The story of the previous posts is that tree-kangaroos came from rock-wallabies that evolved to take advantage of an abundant and underutilized Malesian flora that invaded Australia in the mid-Miocene.  The slight hiccup in this tale is that the Malesian flora did not extend a long way either south or west into the Australian continent (Sniderman and Jordan, 2011).  This might seem to be of little consequence until we take into account the existence of Bohra.  As you will recall, fossils of these large, assumed ancestral tree-kangaroos were found as far west and south as the Nullabor Plain, a long way from the proposed site of tree-kangaroo evolution.
This is puzzling. If these were in fact ancestral, why were they so far away and why are there no refugial populations of tree-kangaroos anywhere else in Australia? The Malesian flora certainly didn't extend that far.  Maybe the answer lies once again with rock-wallabies...
Rock-wallabies are widespread and their proposed ancestral range encompassed all the sites where Bohra fossils have been found (Fig. 1).

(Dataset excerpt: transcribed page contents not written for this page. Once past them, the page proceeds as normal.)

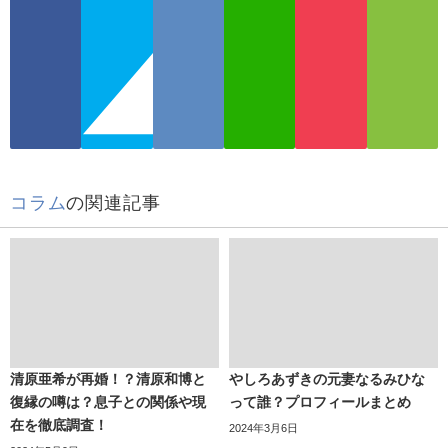
コラム
の関連記事
清原亜希が再婚！？清原和博と
やしろあずきの元妻なるみひな
復縁の噂は？息子との関係や現
って誰？プロフィールまとめ
在を徹底調査！
2024年3月6日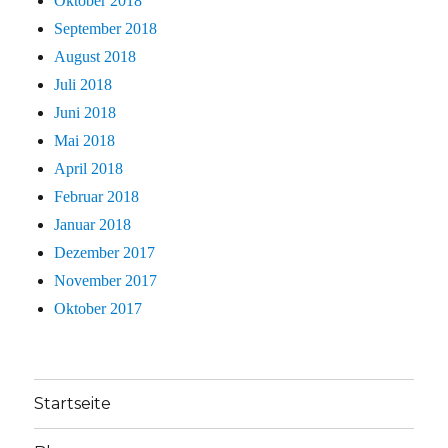
Oktober 2018
September 2018
August 2018
Juli 2018
Juni 2018
Mai 2018
April 2018
Februar 2018
Januar 2018
Dezember 2017
November 2017
Oktober 2017
Startseite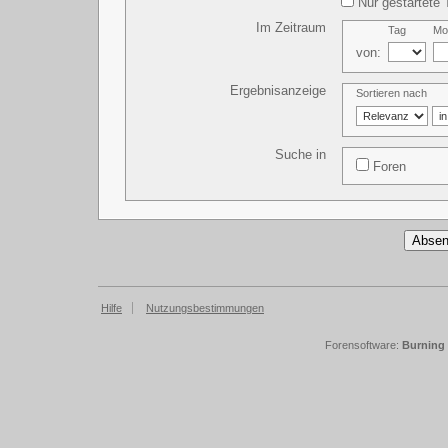
Nur gestartete 
Im Zeitraum
Tag
Mo
von:
Ergebnisanzeige
Sortieren nach
Suche in
Foren
Hilfe
Nutzungsbestimmungen
Forensoftware:
Burning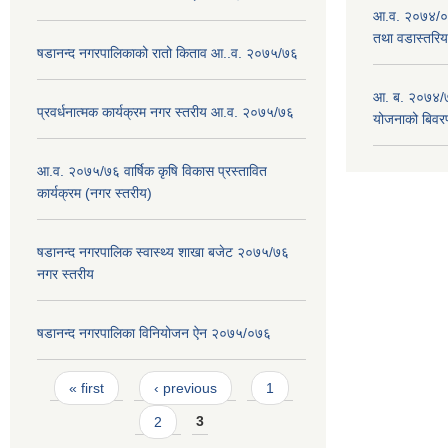
आ.व. २०७४/०७
तथा वडास्तरिय
षडानन्द नगरपालिकाको रातो किताव आ..व. २०७५/७६
आ. ब. २०७४/७
प्रवर्धनात्मक कार्यक्रम नगर स्तरीय आ.व. २०७५/७६
योजनाको बिवर
आ.व. २०७५/७६ वार्षिक कृषि विकास प्रस्तावित
कार्यक्रम (नगर स्तरीय)
षडानन्द नगरपालिक स्वास्थ्य शाखा बजेट २०७५/७६
नगर स्तरीय
षडानन्द नगरपालिका विनियोजन ‌‌ऐन २०७५/०७६
Pages
« first
‹ previous
1
2
3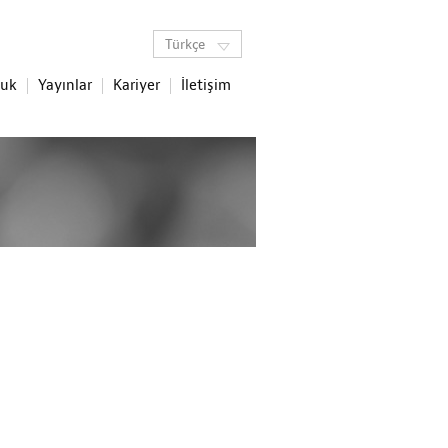
Türkçe
luk
Yayınlar
Kariyer
İletişim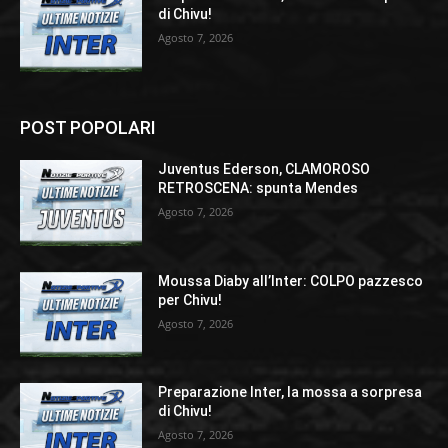
di Chivu!
Agosto 7, 2026
POST POPOLARI
Juventus Ederson, CLAMOROSO
RETROSCENA: spunta Mendes
Agosto 7, 2026
Moussa Diaby all’Inter: COLPO pazzesco
per Chivu!
Agosto 7, 2026
Preparazione Inter, la mossa a sorpresa
di Chivu!
Agosto 7, 2026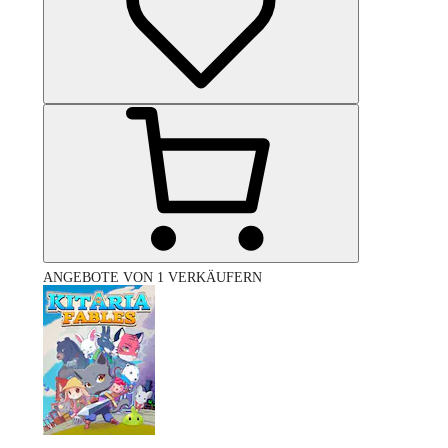
ANGEBOTE VON 1 VERKÄUFERN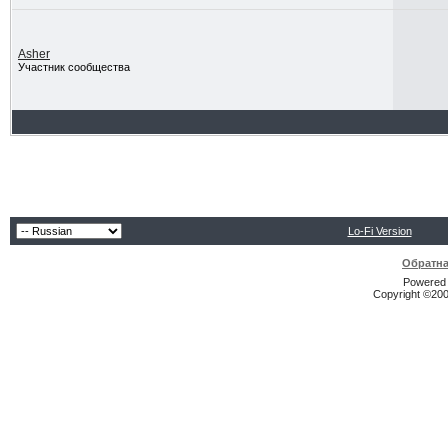
Asher
Участник сообщества
Lo-Fi Version
Обратна
Powered b
Copyright ©2000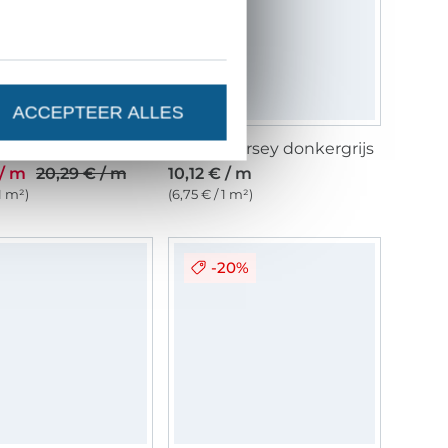
ACCEPTEER ALLES
Imitatiebond Lina, lichtgrijs
Viscose jersey donkergrijs
 / m
20,29 € / m
10,12 € / m
 1 m²)
(6,75 € / 1 m²)
-20%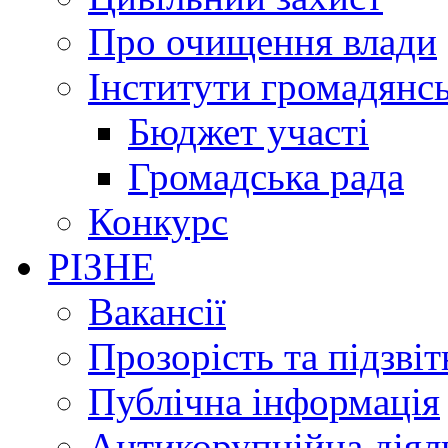
Про очищення влади
Інститути громадянсь
Бюджет участі
Громадська рада
Конкурс
РІЗНЕ
Вакансії
Прозорість та підзвіт
Публічна інформація
Антикорупційна діял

Figure 1. Current (coloured areas) and ancestral (within dashed line) ranges of the genus Petrogale.  Source: Potter et al, 2012

A recent molecular phylogeny constructed for Petrogale concluded that this genus originated in a mesic environment within Australia (characteristic of the East Coast today, also the area the basal Proserpine Rock-Wallaby calls home) and dispersed into more arid environments from the Late Miocene on. From here, further diversification happened during the Plio-Pleistocene when it was likely that glaciation caused repeated range contractions and resulted in isolated refugia.  The current arid-adapted taxa are considered to have arisen quite recently, allowing the persistence of Petrogale in the arid central and western regions of Australia (Potter et al, 2012).

If we adopt the assumption for now that rock-wallabies originated somewhere around the current range of P.persephone and radiated out, then perhaps it is not drawing too long a bow to suggest that ancestral tree-kangaroos followed a similar route, adapting to different food resources as they went.  The difference in current distribution of the two groups can be probably explained by the ability of Petrogale to adapt to forest contraction and aridfication, which of course would have severely disadvantaged tree-kangaroos.  Remember that the Nullarbor plain was treed when Bohra was roaming the land there (Prideux and Warburton, 2008) so perhaps this contraction of habitat has been a feature of tree-kangaroo evolution from the early days.




Sniderman, J. M., & Jordan, G. J. (2011). Extent and timing of floristic exchange between Australian and Asian rain forests. Journal of Biogeography,38(8), 1445-1455.


Potter, S., Cooper, S. J., Metcalfe, C. J., Taggart, D. A., & Eldridge, M. D. (2012). Phylogenetic relationships of rock-wallabies, Petrogale (Marsupialia: Macropodidae) and their biogeographic history within Australia. Molecular Phylogenetics and Evolution62(2), 640-652.

Prideaux, G. J., & Warburton, N. M. (2008). A new Pleistocene tree-kangaroo (Diprotodontia: Macropodidae) from the Nullarbor Plain of south-central Australia. Journal of Vertebrate Paleontology28(2), 463-478.